### INPUT MATERIAL

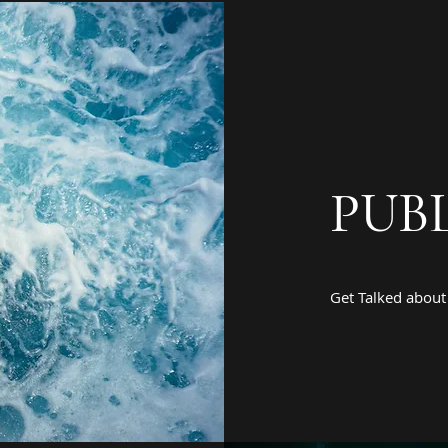
PUBL
Get Talked about 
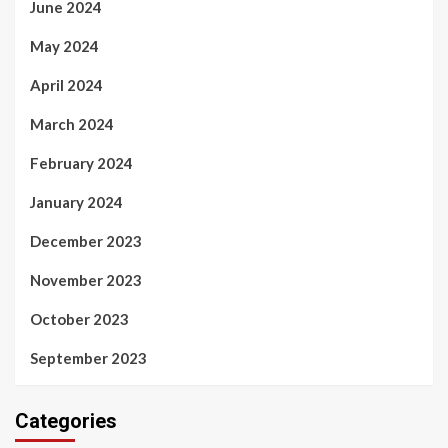
June 2024
May 2024
April 2024
March 2024
February 2024
January 2024
December 2023
November 2023
October 2023
September 2023
Categories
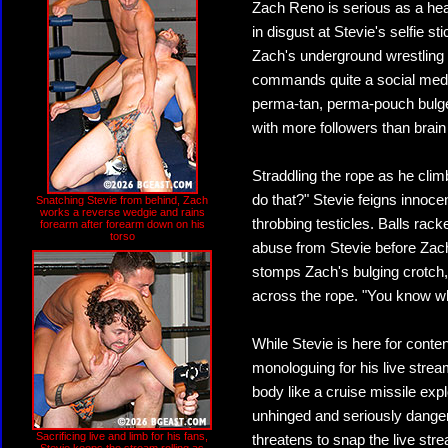
Zach Reno is serious as a hea
in disgust at Stevie's selfie s
Zach's underground wrestling c
commands quite a social media 
perma-tan, perma-pouch bulge,
with more followers than brain 
Straddling the rope as he clim
do that?" Stevie feigns innoce
Snatching Stevie from behind, Zach
works a reverse wedgie and rains
throbbing testicles. Balls rac
forearm after forearm down on his
torso
abuse from Stevie before Zach 
stomps Zach's bulging crotch,
across the rope. "You know what
While Stevie is here for conten
monologuing for his live strea
body like a cruise missile expl
unhinged and seriously danger
Sacrificing live and limb for his fans,
threatens to snap the live str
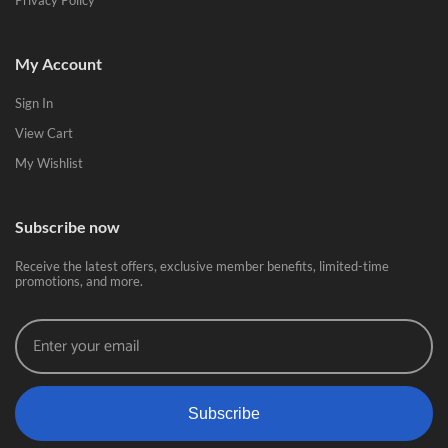
Privacy Policy
My Account
Sign In
View Cart
My Wishlist
Subscribe now
Receive the latest offers, exclusive member benefits, limited-time
promotions, and more.
Subscribe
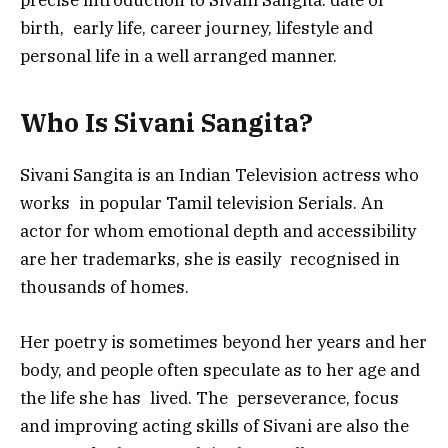
birth, early life, career journey, lifestyle and
personal life in a well arranged manner.
Who Is Sivani Sangita?
Sivani Sangita is an Indian Television actress who
works in popular Tamil television Serials. An
actor for whom emotional depth and accessibility
are her trademarks, she is easily recognised in
thousands of homes.
Her poetry is sometimes beyond her years and her
body, and people often speculate as to her age and
the life she has lived. The perseverance, focus
and improving acting skills of Sivani are also the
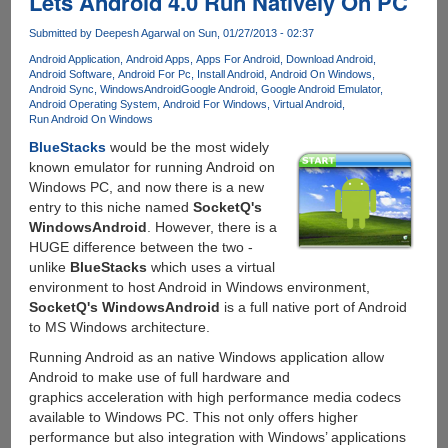
Lets Android 4.0 Run Natively On PC
Submitted by
Deepesh Agarwal
on Sun, 01/27/2013 - 02:37
Android Application
Android Apps
Apps For Android
Download Android
Android Software
Android For Pc
Install Android
Android On Windows
Android Sync
WindowsAndroid
Google Android
Google Android Emulator
Android Operating System
Android For Windows
Virtual Android
Run Android On Windows
BlueStacks
would be the most widely
known emulator for running Android on
Windows PC, and now there is a new
entry to this niche named
SocketQ's
WindowsAndroid
. However, there is a
HUGE difference between the two -
unlike
BlueStacks
which uses a virtual
environment to host Android in Windows environment,
SocketQ's WindowsAndroid
is a full native port of Android
to MS Windows architecture.
Running Android as an native Windows application allow
Android to make use of full hardware and
graphics acceleration with high performance media codecs
available to Windows PC. This not only offers higher
performance but also integration with Windows’ applications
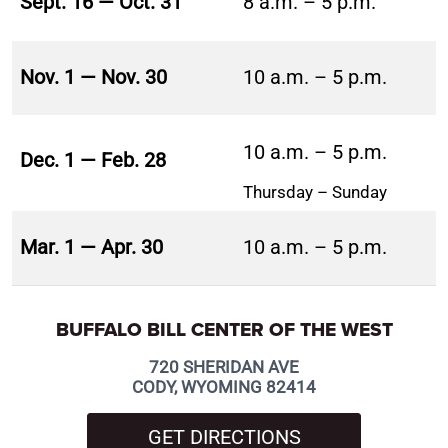
Sept. 16 — Oct. 31
8 a.m. – 5 p.m.
Nov. 1 — Nov. 30
10 a.m. – 5 p.m.
10 a.m. – 5 p.m.
Dec. 1 — Feb. 28
Thursday – Sunday
Mar. 1 — Apr. 30
10 a.m. – 5 p.m.
BUFFALO BILL CENTER OF THE WEST
720 SHERIDAN AVE
CODY, WYOMING 82414
GET DIRECTIONS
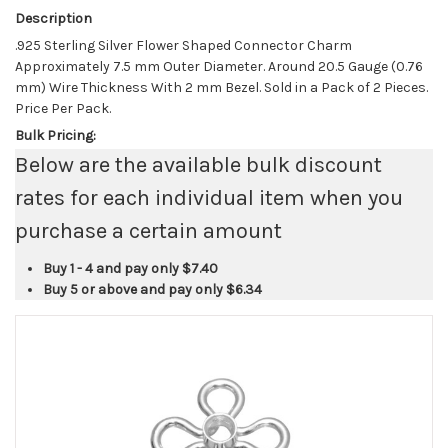
Description
.925 Sterling Silver Flower Shaped Connector Charm
Approximately 7.5 mm Outer Diameter. Around 20.5 Gauge (0.76
mm) Wire Thickness With 2 mm Bezel. Sold in a Pack of 2 Pieces.
Price Per Pack.
Bulk Pricing:
Below are the available bulk discount
rates for each individual item when you
purchase a certain amount
Buy 1 - 4 and pay only
$7.40
Buy 5 or above and pay only
$6.34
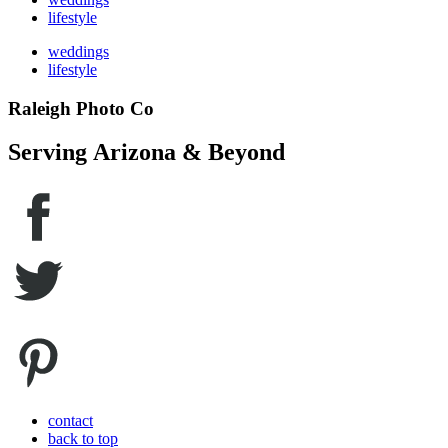
lifestyle
weddings
lifestyle
Raleigh Photo Co
Serving Arizona & Beyond
contact
back to top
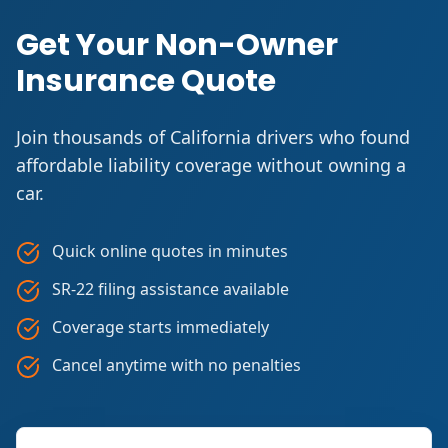
Get Your Non-Owner
Insurance Quote
Join thousands of California drivers who found
affordable liability coverage without owning a
car.
Quick online quotes in minutes
SR-22 filing assistance available
Coverage starts immediately
Cancel anytime with no penalties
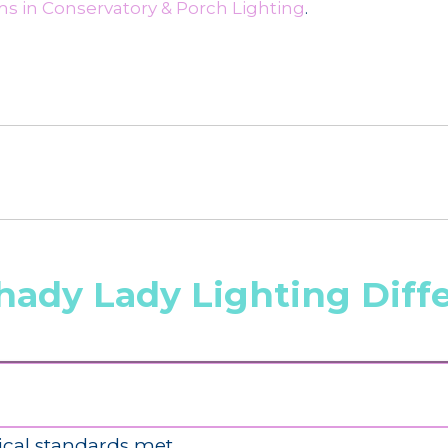
s in Conservatory & Porch Lighting
.
hady Lady Lighting Diff
ical standards met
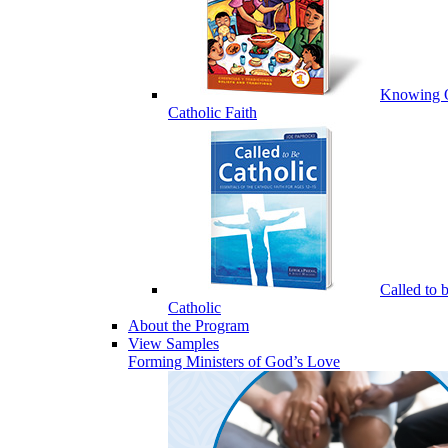
Knowing 
Catholic Faith
Called to 
Catholic
About the Program
View Samples
Forming Ministers of God’s Love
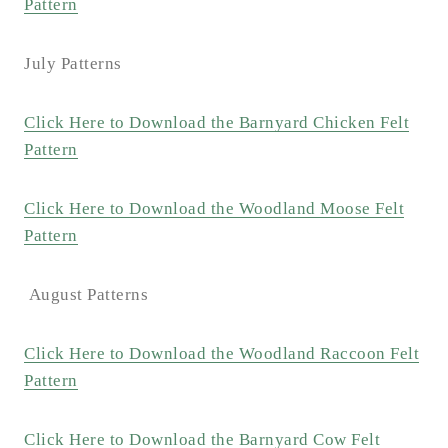
Pattern
July Patterns
Click Here to Download the Barnyard Chicken Felt
Pattern
Click Here to Download the Woodland Moose Felt
Pattern
August Patterns
Click Here to Download the Woodland Raccoon Felt
Pattern
Click Here to Download the Barnyard Cow Felt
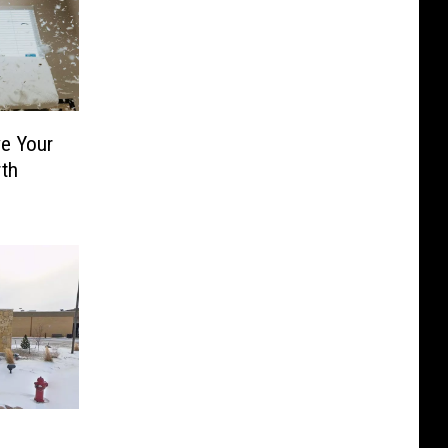
e Your
th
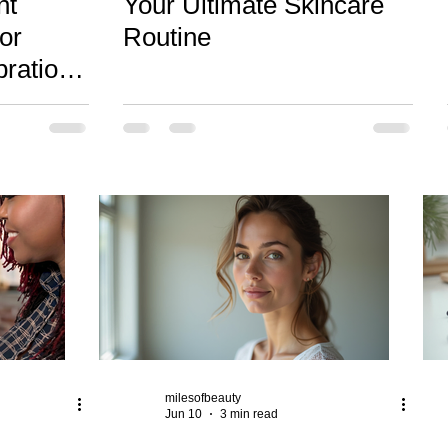
nt
Your Ultimate Skincare
or
Routine
brations
tos
milesofbeauty
Jun 10
3 min read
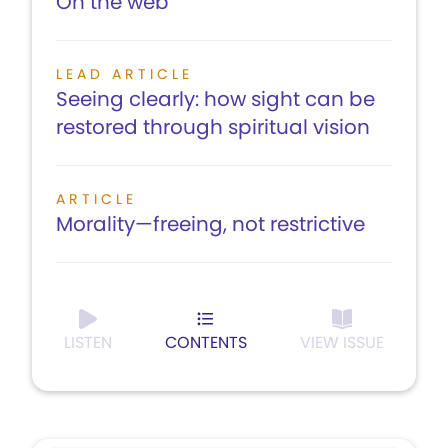
On the web
LEAD ARTICLE
Seeing clearly: how sight can be
restored through spiritual vision
ARTICLE
Morality—freeing, not restrictive
LISTEN
CONTENTS
VIEW ISSUE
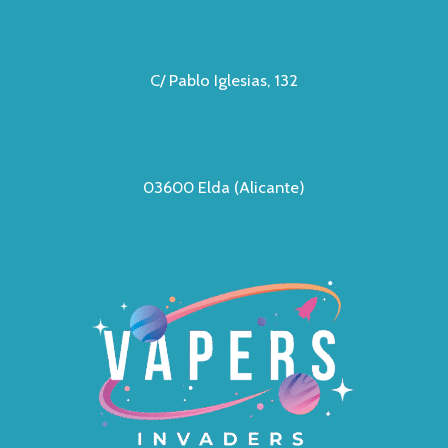
C/ Pablo Iglesias, 132
03600 Elda (Alicante)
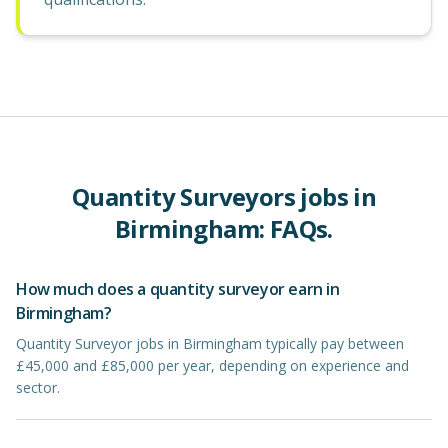
Quantity Surveyors
jobs in
Birmingham
: FAQs.
How much does a quantity surveyor earn in
Birmingham?
Quantity Surveyor jobs in Birmingham typically pay between
£45,000 and £85,000 per year, depending on experience and
sector.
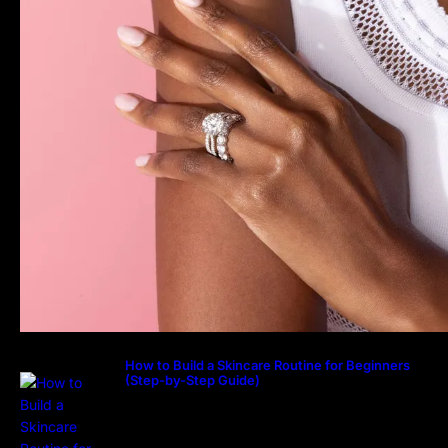
How to Build a Skincare Routine for Beginners
(Step-by-Step Guide)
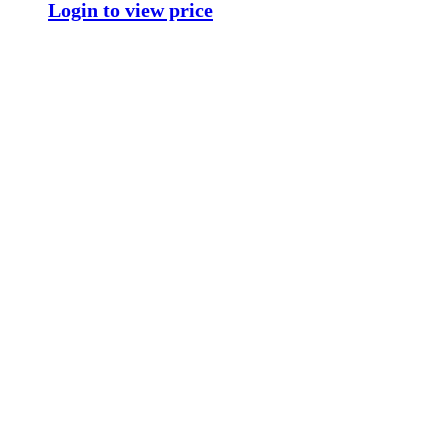
Login to view price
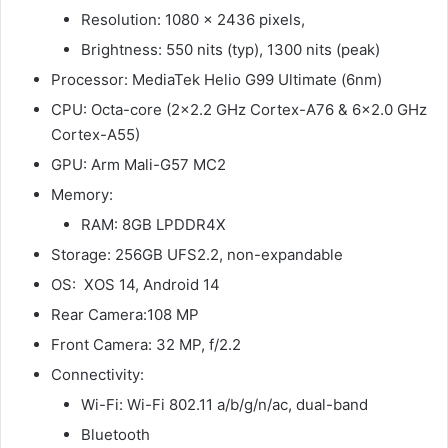
Resolution: 1080 x 2436 pixels,
Brightness: 550 nits (typ), 1300 nits (peak)
Processor: MediaTek Helio G99 Ultimate (6nm)
CPU: Octa-core (2×2.2 GHz Cortex-A76 & 6×2.0 GHz
Cortex-A55)
GPU: Arm Mali-G57 MC2
Memory:
RAM: 8GB LPDDR4X
Storage: 256GB UFS2.2, non-expandable
OS: XOS 14, Android 14
Rear Camera:108 MP
Front Camera: 32 MP, f/2.2
Connectivity:
Wi-Fi: Wi-Fi 802.11 a/b/g/n/ac, dual-band
Bluetooth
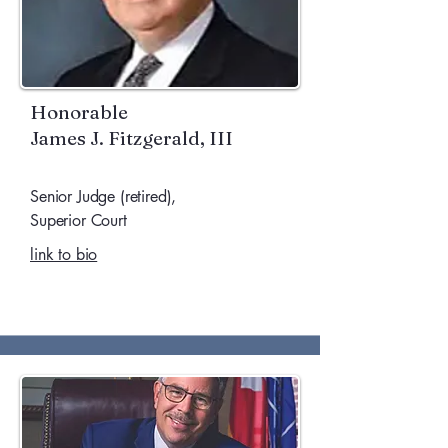
Honorable
James J. Fitzgerald, III
Senior Judge (retired),
Superior Court
link to bio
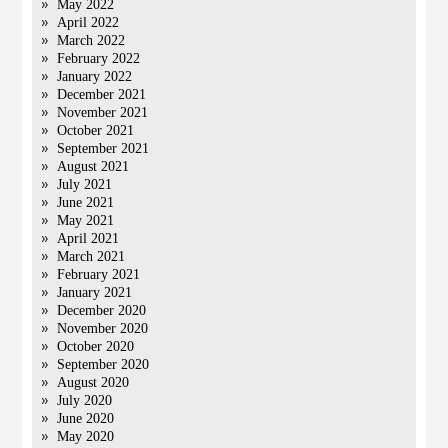
May 2022
April 2022
March 2022
February 2022
January 2022
December 2021
November 2021
October 2021
September 2021
August 2021
July 2021
June 2021
May 2021
April 2021
March 2021
February 2021
January 2021
December 2020
November 2020
October 2020
September 2020
August 2020
July 2020
June 2020
May 2020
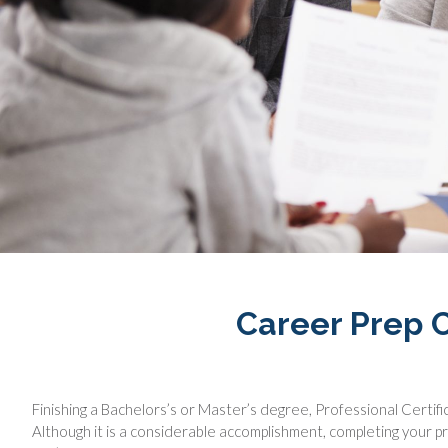
Career Prep C
Finishing a Bachelors’s or Master’s degree, Professional Certific
Although it is a considerable accomplishment, completing your pr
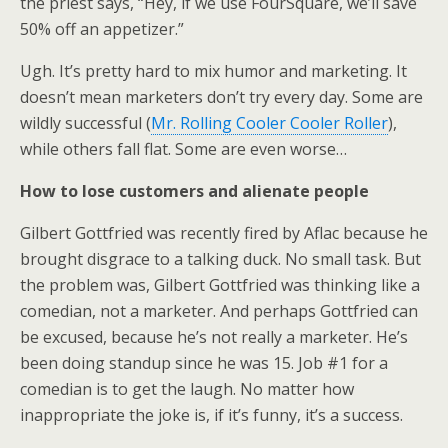
the priest says, “Hey, if we use FourSquare, we’ll save
e
o
d
50% off an appetizer.”
r
o
I
k
n
Ugh. It’s pretty hard to mix humor and marketing. It
doesn’t mean marketers don’t try every day. Some are
wildly successful (
Mr. Rolling Cooler Cooler Roller
),
while others fall flat. Some are even worse…
How to lose customers and alienate people
Gilbert Gottfried was recently fired by Aflac because he
brought disgrace to a talking duck. No small task. But
the problem was, Gilbert Gottfried was thinking like a
comedian, not a marketer. And perhaps Gottfried can
be excused, because he’s not really a marketer. He’s
been doing standup since he was 15. Job #1 for a
comedian is to get the laugh. No matter how
inappropriate the joke is, if it’s funny, it’s a success.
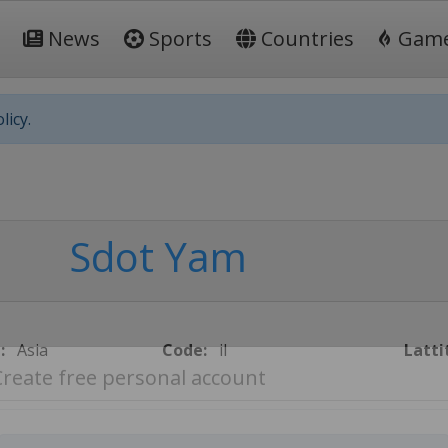
News
Sports
Countries
Gam
licy.
Sdot Yam
:
Asia
Code:
il
Latti
Create free personal account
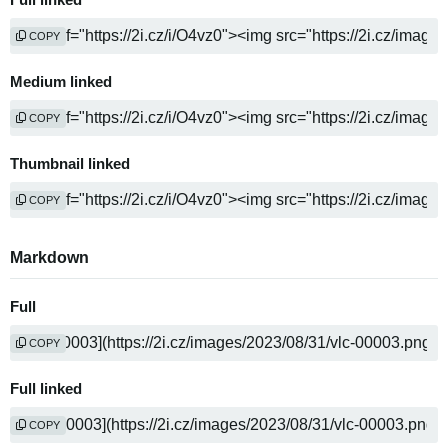
Full linked
COPY
Medium linked
COPY
Thumbnail linked
COPY
Markdown
Full
COPY
Full linked
COPY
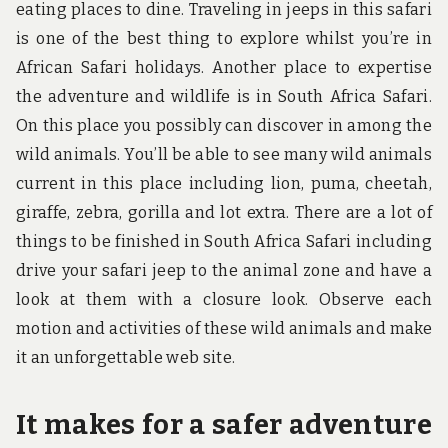
eating places to dine. Traveling in jeeps in this safari
is one of the best thing to explore whilst you’re in
African Safari holidays. Another place to expertise
the adventure and wildlife is in South Africa Safari.
On this place you possibly can discover in among the
wild animals. You’ll be able to see many wild animals
current in this place including lion, puma, cheetah,
giraffe, zebra, gorilla and lot extra. There are a lot of
things to be finished in South Africa Safari including
drive your safari jeep to the animal zone and have a
look at them with a closure look. Observe each
motion and activities of these wild animals and make
it an unforgettable web site.
It makes for a safer adventure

######

_WHAT YOU NEED TO DO:_ Every line above should be returned exactly; the pictures stay out.

_SOLUTION TO THE PROBLEM:_
PUBL
Get Talked about 
June 2024
May 2024
April 2024
March 2024
February 2024
January 2024
December 2023
November 2023
October 2023
September 2023
Categories
Zach Reno is serious as a hea
in disgust at Stevie's selfie s
Zach's underground wrestling c
commands quite a social media 
perma-tan, perma-pouch bulge,
with more followers than brain 
Straddling the rope as he clim
do that?" Stevie feigns innoce
Snatching Stevie from behind, Zach
works a reverse wedgie and rains
throbbing testicles. Balls rac
forearm after forearm down on his
torso
abuse from Stevie before Zach 
stomps Zach's bulging crotch,
across the rope. "You know what
While Stevie is here for conten
monologuing for his live strea
body like a cruise missile expl
unhinged and seriously danger
Sacrificing live and limb for his fans,
threatens to snap the live str
Privacy Policy
My Account
Sign In
View Cart
My Wishlist
Subscribe now
Receive the latest offers, exclusive member benefits, limited-time
promotions, and more.
Subscribe
birth, early life, career journey, lifestyle and
personal life in a well arranged manner.
Who Is Sivani Sangita?
Sivani Sangita is an Indian Television actress who
works in popular Tamil television Serials. An
actor for whom emotional depth and accessibility
are her trademarks, she is easily recognised in
thousands of homes.
Her poetry is sometimes beyond her years and her
body, and people often speculate as to her age and
the life she has lived. The perseverance, focus
and improving acting skills of Sivani are also the
Lets Android 4.0 Run Natively On PC
Submitted by
Deepesh Agarwal
on Sun, 01/27/2013 - 02:37
Android Application
Android Apps
Apps For Android
Download Android
Android Software
Android For Pc
Install Android
Android On Windows
Android Sync
WindowsAndroid
Google Android
Google Android Emulator
Android Operating System
Android For Windows
Virtual Android
Run Android On Windows
BlueStacks
would be the most widely
known emulator for running Android on
Windows PC, and now there is a new
entry to this niche named
SocketQ's
WindowsAndroid
. However, there is a
HUGE difference between the two -
unlike
BlueStacks
which uses a virtual
environment to host Android in Windows environment,
SocketQ's WindowsAndroid
is a full native port of Android
to MS Windows architecture.
Running Android as an native Windows application allow
Android to make use of full hardware and
graphics acceleration with high performance media codecs
available to Windows PC. This not only offers higher
performance but also integration with Windows’ applications
Sept. 16 — Oct. 31
8 a.m. – 5 p.m.
Nov. 1 — Nov. 30
10 a.m. – 5 p.m.
10 a.m. – 5 p.m.
Dec. 1 — Feb. 28
Thursday – Sunday
Mar. 1 — Apr. 30
10 a.m. – 5 p.m.
BUFFALO BILL CENTER OF THE WEST
720 SHERIDAN AVE
CODY, WYOMING 82414
GET DIRECTIONS
Description
.925 Sterling Silver Flower Shaped Connector Charm
Approximately 7.5 mm Outer Diameter. Around 20.5 Gauge (0.76
mm) Wire Thickness With 2 mm Bezel. Sold in a Pack of 2 Pieces.
Price Per Pack.
Bulk Pricing:
Below are the available bulk discount
rates for each individual item when you
purchase a certain amount
Buy 1 - 4 and pay only
$7.40
Buy 5 or above and pay only
$6.34
lifestyle
weddings
lifestyle
Raleigh Photo Co
Serving Arizona & Beyond
contact
back to top
Get Your Non-Owner
Insurance Quote
Join thousands of California drivers who found
affordable liability coverage without owning a
car.
Quick online quotes in minutes
SR-22 filing assistance available
Coverage starts immediately
Cancel anytime with no penalties
s in Conservatory & Porch Lighting
.
hady Lady Lighting Diff
ical standards met
Knowing 
Catholic Faith
Called to 
Catholic
About the Program
View Samples
Forming Ministers of God’s Love
Pattern
July Patterns
Click Here to Download the Barnyard Chicken Felt
Pattern
Click Here to Download the Woodland Moose Felt
Pattern
August Patterns
Click Here to Download the Woodland Raccoon Felt
Pattern
Click Here to Download the Barnyard Cow Felt
e Your
th
nt
Your Ultimate Skincare
or
Routine
brations
tos
milesofbeauty
Jun 10
3 min read
On the web
LEAD ARTICLE
Seeing clearly: how sight can be
restored through spiritual vision
ARTICLE
Morality—freeing, not restrictive
LISTEN
CONTENTS
VIEW ISSUE
C/ Pablo Iglesias, 132
03600 Elda (Alicante)
Quantity Surveyors
jobs in
Birmingham
: FAQs.
How much does a quantity surveyor earn in
Birmingham?
Quantity Surveyor jobs in Birmingham typically pay between
£45,000 and £85,000 per year, depending on experience and
sector.
How to Build a Skincare Routine for Beginners
(Step-by-Step Guide)
Login to view price
Resolution: 1080 x 2436 pixels,
Brightness: 550 nits (typ), 1300 nits (peak)
Processor: MediaTek Helio G99 Ultimate (6nm)
CPU: Octa-core (2×2.2 GHz Cortex-A76 & 6×2.0 GHz
Cortex-A55)
GPU: Arm Mali-G57 MC2
Memory:
RAM: 8GB LPDDR4X
Storage: 256GB UFS2.2, non-expandable
OS: XOS 14, Android 14
Rear Camera:108 MP
Front Camera: 32 MP, f/2.2
Connectivity:
Wi-Fi: Wi-Fi 802.11 a/b/g/n/ac, dual-band
Bluetooth
Honorable
James J. Fitzgerald, III
Senior Judge (retired),
Superior Court
link to bio
May 2022
April 2022
March 2022
February 2022
January 2022
December 2021
November 2021
October 2021
September 2021
August 2021
July 2021
June 2021
May 2021
April 2021
March 2021
February 2021
January 2021
December 2020
November 2020
October 2020
September 2020
August 2020
July 2020
June 2020
May 2020
Career Prep C
Finishing a Bachelors’s or Master’s degree, Professional Certific
Although it is a considerable accomplishment, completing your pr
the priest says, “Hey, if we use FourSquare, we’ll save
e
o
d
50% off an appetizer.”
r
o
I
k
n
Ugh. It’s pretty hard to mix humor and marketing. It
doesn’t mean marketers don’t try every day. Some are
wildly successful (
Mr. Rolling Cooler Cooler Roller
),
while others fall flat. Some are even worse…
How to lose customers and alienate people
Gilbert Gottfried was recently fired by Aflac because he
brought disgrace to a talking duck. No small task. But
the problem was, Gilbert Gottfried was thinking like a
comedian, not a marketer. And perhaps Gottfried can
be excused, because he’s not really a marketer. He’s
been doing standup since he was 15. Job #1 for a
comedian is to get the laugh. No matter how
inappropriate the joke is, if it’s funny, it’s a success.
News
Sports
Countries
Gam
licy.
Sdot Yam
:
Asia
Code:
il
Latti
Create free personal account
Full linked
COPY
Medium linked
COPY
Thumbnail linked
COPY
Markdown
Full
COPY
Full linked
COPY
eating places to dine. Traveling in jeeps in this safari
is one of the best thing to explore whilst you’re in
African Safari holidays. Another place to expertise
the adventure and wildlife is in South Africa Safari.
On this place you possibly can discover in among the
wild animals. You’ll be able to see many wild animals
current in this place including lion, puma, cheetah,
giraffe, zebra, gorilla and lot extra. There are a lot of
things to be finished in South Africa Safari including
drive your safari jeep to the animal zone and have a
look at them with a closure look. Observe each
motion and activities of these wild animals and make
it an unforgettable web site.
It makes for a safer adventure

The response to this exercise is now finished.